Problem description >> Word for word, restate the lines from the top of the records below through the line with "Confederazione latino-americana dei", both included, with no pictures in the result.

Extracted data entries:
^^^^

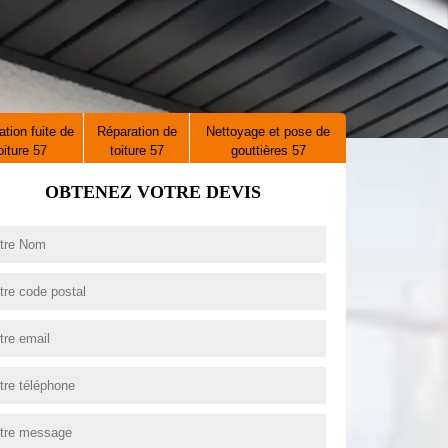
tion fuite de
Réparation de
Nettoyage et pose de
oiture 57
toiture 57
gouttières 57
OBTENEZ VOTRE DEVIS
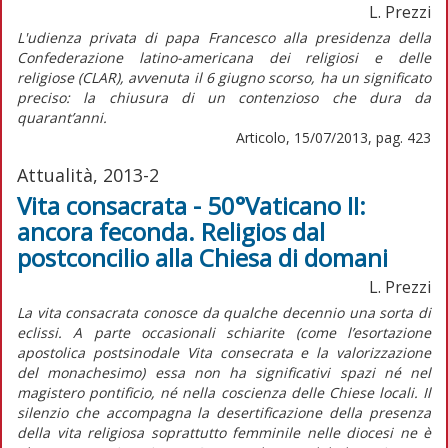
L. Prezzi
L'udienza privata di papa Francesco alla presidenza della
Confederazione latino-americana dei religiosi e delle
religiose (CLAR), avvenuta il 6 giugno scorso, ha un significato
preciso: la chiusura di un contenzioso che dura da
quarant’anni.
Articolo, 15/07/2013, pag. 423
Attualità, 2013-2
Vita consacrata - 50°Vaticano II:
ancora feconda. Religios dal
postconcilio alla Chiesa di domani
L. Prezzi
La vita consacrata conosce da qualche decennio una sorta di
eclissi. A parte occasionali schiarite (come l’esortazione
apostolica postsinodale Vita consecrata e la valorizzazione
del monachesimo) essa non ha significativi spazi né nel
magistero pontificio, né nella coscienza delle Chiese locali. Il
silenzio che accompagna la desertificazione della presenza
della vita religiosa soprattutto femminile nelle diocesi ne è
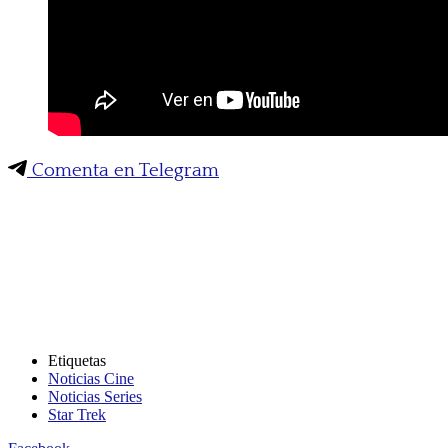
Comenta en Telegram
Etiquetas
Noticias Cine
Noticias Series
Star Trek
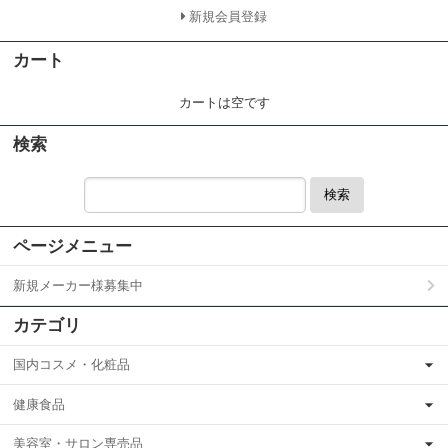
新規会員登録
カート
カートは空です
検索
検索
ページメニュー
新規メーカー様募集中
カテゴリ
国内コスメ・化粧品
健康食品
美容室・サロン専売品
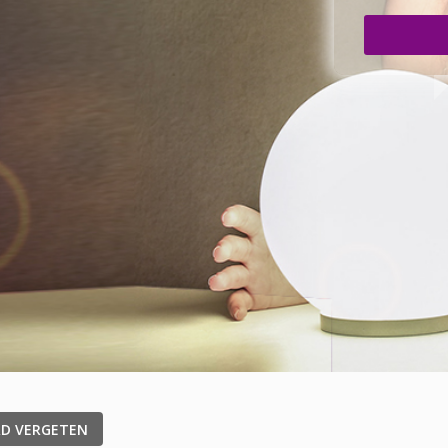
D VERGETEN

^^^^

Response for this exercise >>
tion fuite de
Réparation de
Nettoyage et pose de
oiture 57
toiture 57
gouttières 57
OBTENEZ VOTRE DEVIS
L. Prezzi
L'udienza privata di papa Francesco alla presidenza della
Confederazione latino-americana dei religiosi e delle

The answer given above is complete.